What needs to be done ::
The entries below should be output exactly as written.

== Segment start ==

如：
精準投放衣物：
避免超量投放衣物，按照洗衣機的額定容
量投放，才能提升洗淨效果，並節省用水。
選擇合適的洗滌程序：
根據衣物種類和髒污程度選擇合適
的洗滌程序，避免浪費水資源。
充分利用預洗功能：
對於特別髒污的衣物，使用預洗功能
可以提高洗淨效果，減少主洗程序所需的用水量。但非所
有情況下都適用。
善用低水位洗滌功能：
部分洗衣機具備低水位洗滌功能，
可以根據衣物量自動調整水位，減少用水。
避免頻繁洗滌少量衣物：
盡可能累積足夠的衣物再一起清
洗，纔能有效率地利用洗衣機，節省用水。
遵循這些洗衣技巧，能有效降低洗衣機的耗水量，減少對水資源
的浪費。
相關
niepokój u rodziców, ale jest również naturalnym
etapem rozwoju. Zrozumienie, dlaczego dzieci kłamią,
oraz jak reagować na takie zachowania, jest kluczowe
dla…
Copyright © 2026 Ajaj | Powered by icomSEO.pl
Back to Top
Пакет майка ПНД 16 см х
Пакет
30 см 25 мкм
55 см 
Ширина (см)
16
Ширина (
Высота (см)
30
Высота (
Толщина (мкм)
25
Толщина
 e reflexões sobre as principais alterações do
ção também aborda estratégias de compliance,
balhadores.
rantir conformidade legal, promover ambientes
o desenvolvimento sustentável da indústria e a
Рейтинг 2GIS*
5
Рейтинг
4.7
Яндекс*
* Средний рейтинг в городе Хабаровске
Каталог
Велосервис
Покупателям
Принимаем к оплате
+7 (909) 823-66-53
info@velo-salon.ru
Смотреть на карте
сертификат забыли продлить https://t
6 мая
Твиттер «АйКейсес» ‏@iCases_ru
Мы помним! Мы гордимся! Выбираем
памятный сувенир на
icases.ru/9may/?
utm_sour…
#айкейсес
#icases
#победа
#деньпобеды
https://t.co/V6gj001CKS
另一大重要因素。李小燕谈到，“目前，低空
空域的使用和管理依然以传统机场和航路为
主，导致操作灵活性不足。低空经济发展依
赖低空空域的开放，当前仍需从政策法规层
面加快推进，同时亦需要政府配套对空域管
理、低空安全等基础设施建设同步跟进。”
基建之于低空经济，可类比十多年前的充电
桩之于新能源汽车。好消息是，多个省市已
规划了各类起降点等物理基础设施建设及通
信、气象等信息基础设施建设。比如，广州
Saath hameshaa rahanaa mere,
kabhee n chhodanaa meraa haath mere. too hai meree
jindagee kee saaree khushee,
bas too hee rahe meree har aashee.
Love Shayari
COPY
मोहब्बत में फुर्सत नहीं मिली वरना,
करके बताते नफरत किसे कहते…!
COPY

== Segment end ==

Result of this exercise ::
如：
精準投放衣物：
避免超量投放衣物，按照洗衣機的額定容
量投放，才能提升洗淨效果，並節省用水。
選擇合適的洗滌程序：
根據衣物種類和髒污程度選擇合適
的洗滌程序，避免浪費水資源。
充分利用預洗功能：
對於特別髒污的衣物，使用預洗功能
可以提高洗淨效果，減少主洗程序所需的用水量。但非所
有情況下都適用。
善用低水位洗滌功能：
部分洗衣機具備低水位洗滌功能，
可以根據衣物量自動調整水位，減少用水。
避免頻繁洗滌少量衣物：
盡可能累積足夠的衣物再一起清
洗，纔能有效率地利用洗衣機，節省用水。
遵循這些洗衣技巧，能有效降低洗衣機的耗水量，減少對水資源
的浪費。
相關
niepokój u rodziców, ale jest również naturalnym
etapem rozwoju. Zrozumienie, dlaczego dzieci kłamią,
oraz jak reagować na takie zachowania, jest kluczowe
dla…
Copyright © 2026 Ajaj | Powered by icomSEO.pl
Back to Top
Пакет майка ПНД 16 см х
Пакет
30 см 25 мкм
55 см 
Ширина (см)
16
Ширина (
Высота (см)
30
Высота (
Толщина (мкм)
25
Толщина
 e reflexões sobre as principais alterações do
ção também aborda estratégias de compliance,
balhadores.
rantir conformidade legal, promover ambientes
o desenvolvimento sustentável da indústria e a
Рейтинг 2GIS*
5
Рейтинг
4.7
Яндекс*
* Средний рейтинг в городе Хабаровске
Каталог
Велосервис
Покупателям
Принимаем к оплате
+7 (909) 823-66-53
info@velo-salon.ru
Смотреть на карте
сертификат забыли продлить https://t
6 мая
Твиттер «АйКейсес» ‏@iCases_ru
Мы помним! Мы гордимся! Выбираем
памятный сувенир на
icases.ru/9may/?
utm_sour…
#айкейсес
#icases
#победа
#деньпобеды
https://t.co/V6gj001CKS
另一大重要因素。李小燕谈到，“目前，低空
空域的使用和管理依然以传统机场和航路为
主，导致操作灵活性不足。低空经济发展依
赖低空空域的开放，当前仍需从政策法规层
面加快推进，同时亦需要政府配套对空域管
理、低空安全等基础设施建设同步跟进。”
基建之于低空经济，可类比十多年前的充电
桩之于新能源汽车。好消息是，多个省市已
规划了各类起降点等物理基础设施建设及通
信、气象等信息基础设施建设。比如，广州
Saath hameshaa rahanaa mere,
kabhee n chhodanaa meraa haath mere. too hai meree
jindagee kee saaree khushee,
bas too hee rahe meree har aashee.
Love Shayari
COPY
मोहब्बत में फुर्सत नहीं मिली वरना,
करके बताते नफरत किसे कहते…!
COPY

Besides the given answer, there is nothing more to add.